Cornwall - Jan. 28, 2011 - Did you know that your taxes are helping finance the Bloc Quebecois and their efforts to separate the province of Quebec from the rest of Canada? That's right, because of financing rules put in place by the former Liberal Government, the Bloc receives a $2.00 subsidy from Elections Canada for each and every vote they receive in a general election.
Before Mr. Chretien retired as PM he put a law in place that all federal political parties qualify for a $2.00 annual subsidy for each and every vote they received in the last federal election. The result of this action is that a total of $27 million per year is distributed to the five major parties including the Bloc Quebecois.
Because the Conservative Party received more votes than any other party they receive more money than the other parties and have the most to lose if the subsidy is discontinued. The Liberal Party receives the second highest amount and the NDP, the Bloc, and the Greens somewhat less. Four of the parties conduct national campaigns in 308 ridings unlike the Bloc Quebecois who only campaign in the 75 ridings of Quebec. I have always considered this an unfair arrangement.
Prior to Finance Minister Jim Flaherty's fall economic update of 2008 he asked caucus members for suggestions on ways to reduce government spending. One of the recommendations I put forward was to eliminate the vote subsidy. Since being elected in 2004 I have watched the Bloc Quebecois MPs do everything in their power to try to divide our country and it bothered me to know that the Canadian taxpayer was subsidizing their efforts. Obviously Minister Flaherty felt the same way and included my idea in the Economic Update.

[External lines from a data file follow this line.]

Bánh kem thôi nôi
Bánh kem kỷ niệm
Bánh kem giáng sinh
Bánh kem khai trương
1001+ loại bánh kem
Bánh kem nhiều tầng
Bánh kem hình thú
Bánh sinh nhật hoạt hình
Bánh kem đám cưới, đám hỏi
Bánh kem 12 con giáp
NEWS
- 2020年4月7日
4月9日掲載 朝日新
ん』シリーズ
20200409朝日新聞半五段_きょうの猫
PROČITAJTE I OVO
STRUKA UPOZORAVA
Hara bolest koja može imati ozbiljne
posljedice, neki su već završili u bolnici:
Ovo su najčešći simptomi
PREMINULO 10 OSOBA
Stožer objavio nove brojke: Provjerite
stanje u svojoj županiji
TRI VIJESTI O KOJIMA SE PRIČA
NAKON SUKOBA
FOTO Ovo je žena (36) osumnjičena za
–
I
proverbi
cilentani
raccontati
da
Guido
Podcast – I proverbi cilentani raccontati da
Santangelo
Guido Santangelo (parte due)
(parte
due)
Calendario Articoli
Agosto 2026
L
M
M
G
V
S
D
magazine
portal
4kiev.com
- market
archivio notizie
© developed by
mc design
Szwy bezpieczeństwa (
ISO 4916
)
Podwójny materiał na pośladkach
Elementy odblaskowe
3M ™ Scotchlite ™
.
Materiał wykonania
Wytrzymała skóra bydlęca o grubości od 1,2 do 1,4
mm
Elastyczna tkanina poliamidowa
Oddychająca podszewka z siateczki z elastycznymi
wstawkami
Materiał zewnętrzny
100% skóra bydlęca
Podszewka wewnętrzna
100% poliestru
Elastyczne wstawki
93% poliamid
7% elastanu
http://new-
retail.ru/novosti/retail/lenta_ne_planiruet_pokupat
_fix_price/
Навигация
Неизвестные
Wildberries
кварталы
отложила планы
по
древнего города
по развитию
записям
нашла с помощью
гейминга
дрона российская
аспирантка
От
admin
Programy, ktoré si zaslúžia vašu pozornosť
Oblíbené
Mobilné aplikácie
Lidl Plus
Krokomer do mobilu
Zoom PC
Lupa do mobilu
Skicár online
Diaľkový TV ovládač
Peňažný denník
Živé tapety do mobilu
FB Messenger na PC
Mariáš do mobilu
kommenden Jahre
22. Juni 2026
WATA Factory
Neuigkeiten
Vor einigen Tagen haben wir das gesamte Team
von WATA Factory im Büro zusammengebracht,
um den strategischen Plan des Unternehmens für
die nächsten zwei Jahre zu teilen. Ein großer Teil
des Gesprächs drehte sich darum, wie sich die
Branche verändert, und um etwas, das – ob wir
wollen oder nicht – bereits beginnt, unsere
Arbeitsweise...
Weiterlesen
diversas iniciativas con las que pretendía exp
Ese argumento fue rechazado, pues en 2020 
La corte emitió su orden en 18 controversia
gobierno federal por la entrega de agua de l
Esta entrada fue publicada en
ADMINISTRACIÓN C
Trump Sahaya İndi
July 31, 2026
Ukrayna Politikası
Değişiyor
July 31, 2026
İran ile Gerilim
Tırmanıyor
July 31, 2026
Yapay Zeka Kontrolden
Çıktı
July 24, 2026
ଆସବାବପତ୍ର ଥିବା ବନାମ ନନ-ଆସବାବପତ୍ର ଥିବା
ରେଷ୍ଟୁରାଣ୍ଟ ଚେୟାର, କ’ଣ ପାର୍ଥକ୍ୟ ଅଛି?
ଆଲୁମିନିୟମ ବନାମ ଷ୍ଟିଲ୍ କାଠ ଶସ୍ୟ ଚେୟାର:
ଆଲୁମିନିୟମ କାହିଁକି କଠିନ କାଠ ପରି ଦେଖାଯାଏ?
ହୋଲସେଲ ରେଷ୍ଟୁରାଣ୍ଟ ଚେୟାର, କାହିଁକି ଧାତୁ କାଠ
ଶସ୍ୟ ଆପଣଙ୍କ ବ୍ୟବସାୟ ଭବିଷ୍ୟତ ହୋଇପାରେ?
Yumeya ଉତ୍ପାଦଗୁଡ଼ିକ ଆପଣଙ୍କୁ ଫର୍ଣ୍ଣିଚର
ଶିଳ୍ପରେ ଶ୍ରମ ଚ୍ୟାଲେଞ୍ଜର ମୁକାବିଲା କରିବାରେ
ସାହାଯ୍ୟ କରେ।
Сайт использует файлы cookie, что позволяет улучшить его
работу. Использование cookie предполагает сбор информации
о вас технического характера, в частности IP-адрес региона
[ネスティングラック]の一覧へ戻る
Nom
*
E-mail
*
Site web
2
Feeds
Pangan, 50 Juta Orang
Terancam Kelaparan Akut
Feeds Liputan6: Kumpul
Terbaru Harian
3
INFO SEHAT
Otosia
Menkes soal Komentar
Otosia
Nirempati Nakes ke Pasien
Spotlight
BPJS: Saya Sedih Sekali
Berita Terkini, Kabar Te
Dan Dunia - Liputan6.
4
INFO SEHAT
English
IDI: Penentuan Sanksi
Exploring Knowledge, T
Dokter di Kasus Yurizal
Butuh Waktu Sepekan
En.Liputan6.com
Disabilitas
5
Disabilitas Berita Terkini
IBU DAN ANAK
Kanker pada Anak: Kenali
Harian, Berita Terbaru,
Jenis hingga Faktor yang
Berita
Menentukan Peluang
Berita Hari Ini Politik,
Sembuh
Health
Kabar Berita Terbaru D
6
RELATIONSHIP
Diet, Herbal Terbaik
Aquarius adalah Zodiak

I must admit I was shocked at the reaction of the Liberal and NDP opposition parties. I personally thought they would support the proposal. I felt eliminating the subsidy was fair to all parties since it was based on percentage of votes received and affected all parties accordingly. Because the Conservative Party had the most to lose, I was confident the Liberals and NDP would support my suggestion.
Instead their reaction was to enter into a coalition with the Bloc Quebecois. I do not understand how a Member of Parliament who believes in Canadian unity would choose a coalition with a separatist rather than vote to remove their subsidy. I was very pleased to see the public's very negative reaction to the idea of a coalition involving the separatist Bloc Quebecois. I plan to continue to advocate for the elimination of vote subsidy and I am prepared to campaign on this issue in the next election.